# Exercise description
Once you find the line with "(174, 400) none" in the entries below, return exactly every line from it through the line with "(696, 314) none".

# Material for this task

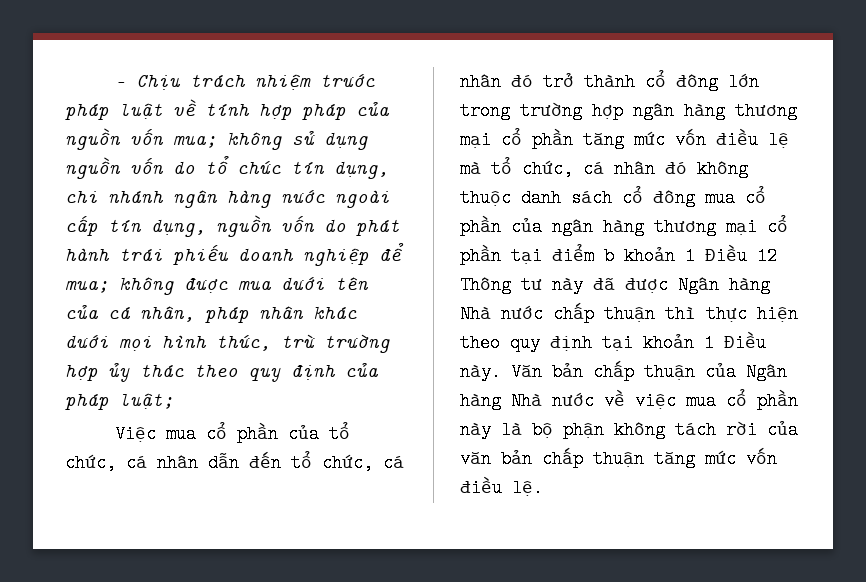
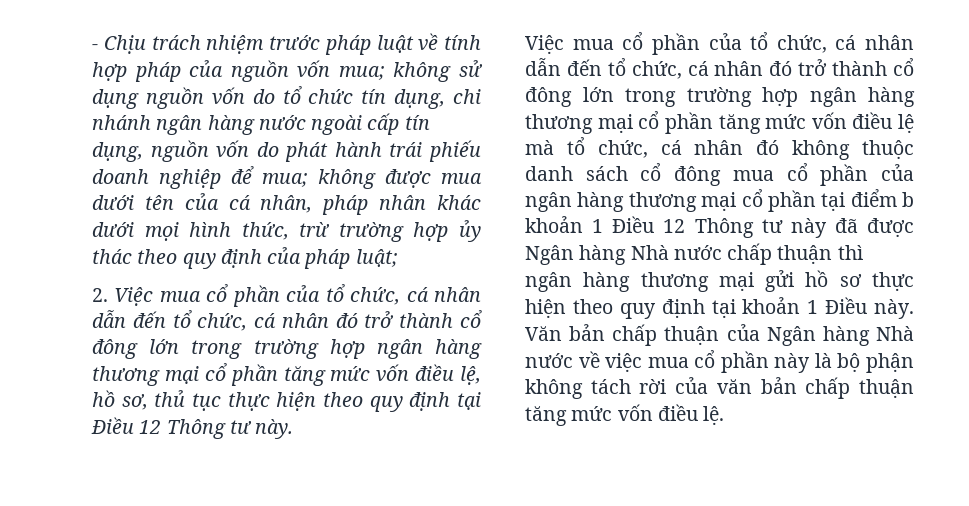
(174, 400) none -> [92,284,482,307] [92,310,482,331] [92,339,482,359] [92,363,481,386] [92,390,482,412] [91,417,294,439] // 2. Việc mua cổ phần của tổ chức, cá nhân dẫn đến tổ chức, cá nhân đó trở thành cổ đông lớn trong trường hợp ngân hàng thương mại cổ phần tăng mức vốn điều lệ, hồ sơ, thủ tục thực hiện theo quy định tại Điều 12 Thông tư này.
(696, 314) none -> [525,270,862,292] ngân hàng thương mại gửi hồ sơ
==
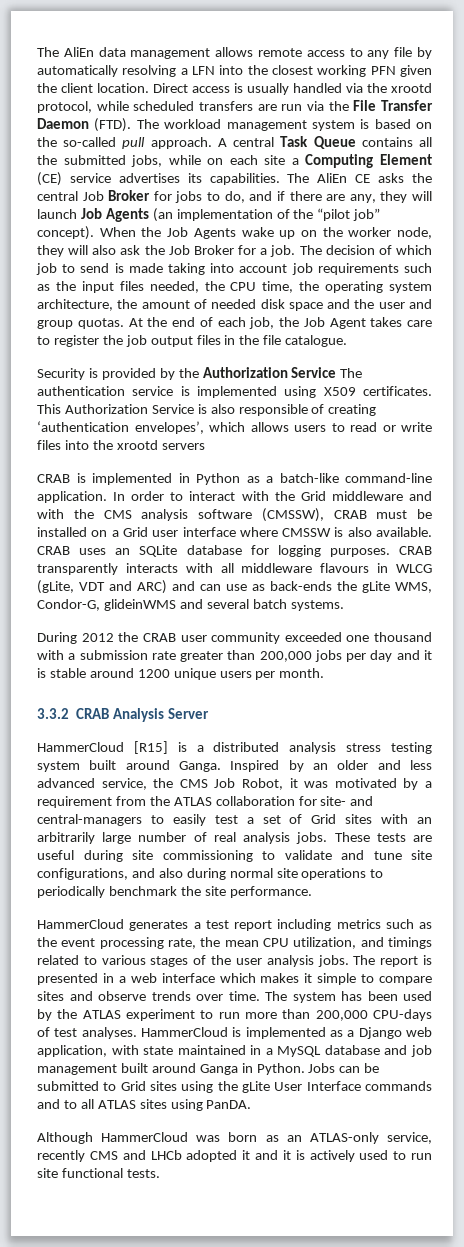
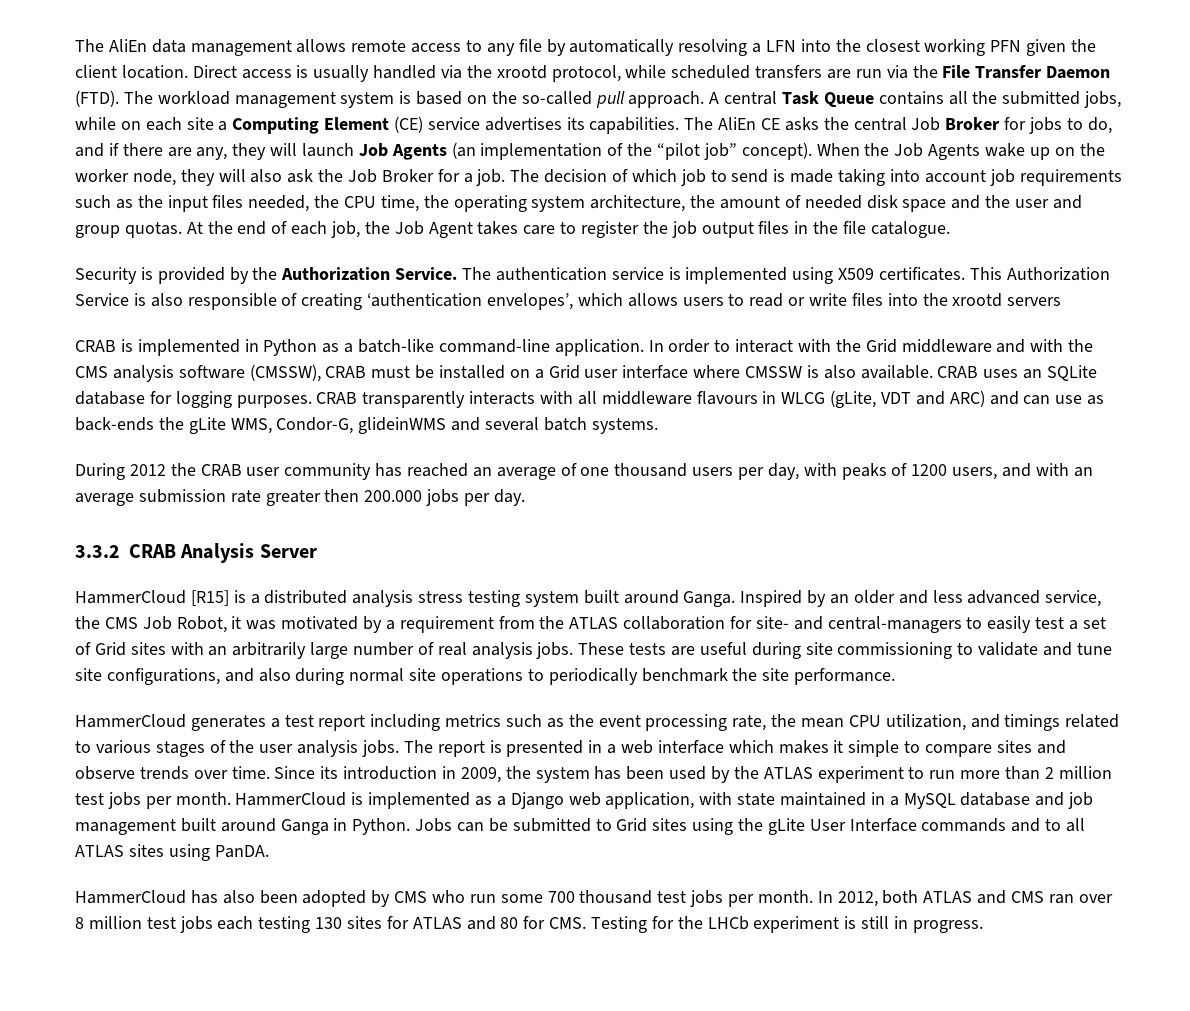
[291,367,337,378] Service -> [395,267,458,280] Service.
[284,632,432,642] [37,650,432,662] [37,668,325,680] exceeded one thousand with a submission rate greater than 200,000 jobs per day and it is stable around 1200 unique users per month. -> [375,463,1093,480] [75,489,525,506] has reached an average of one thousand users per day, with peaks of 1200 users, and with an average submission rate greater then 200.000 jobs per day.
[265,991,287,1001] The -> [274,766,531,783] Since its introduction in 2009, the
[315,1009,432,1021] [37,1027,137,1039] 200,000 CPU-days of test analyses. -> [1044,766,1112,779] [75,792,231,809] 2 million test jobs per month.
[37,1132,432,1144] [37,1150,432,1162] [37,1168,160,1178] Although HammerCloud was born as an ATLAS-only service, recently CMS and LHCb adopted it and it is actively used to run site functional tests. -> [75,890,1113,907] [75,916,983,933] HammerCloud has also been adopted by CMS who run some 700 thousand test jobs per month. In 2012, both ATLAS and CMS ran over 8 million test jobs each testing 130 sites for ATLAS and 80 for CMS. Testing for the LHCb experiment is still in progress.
* * *
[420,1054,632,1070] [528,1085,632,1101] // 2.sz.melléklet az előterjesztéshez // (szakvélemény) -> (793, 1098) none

# Response for this exercise
(174, 400) none -> [92,284,482,307] [92,310,482,331] [92,339,482,359] [92,363,481,386] [92,390,482,412] [91,417,294,439] // 2. Việc mua cổ phần của tổ chức, cá nhân dẫn đến tổ chức, cá nhân đó trở thành cổ đông lớn trong trường hợp ngân hàng thương mại cổ phần tăng mức vốn điều lệ, hồ sơ, thủ tục thực hiện theo quy định tại Điều 12 Thông tư này.
(696, 314) none -> [525,270,862,292] ngân hàng thương mại gửi hồ sơ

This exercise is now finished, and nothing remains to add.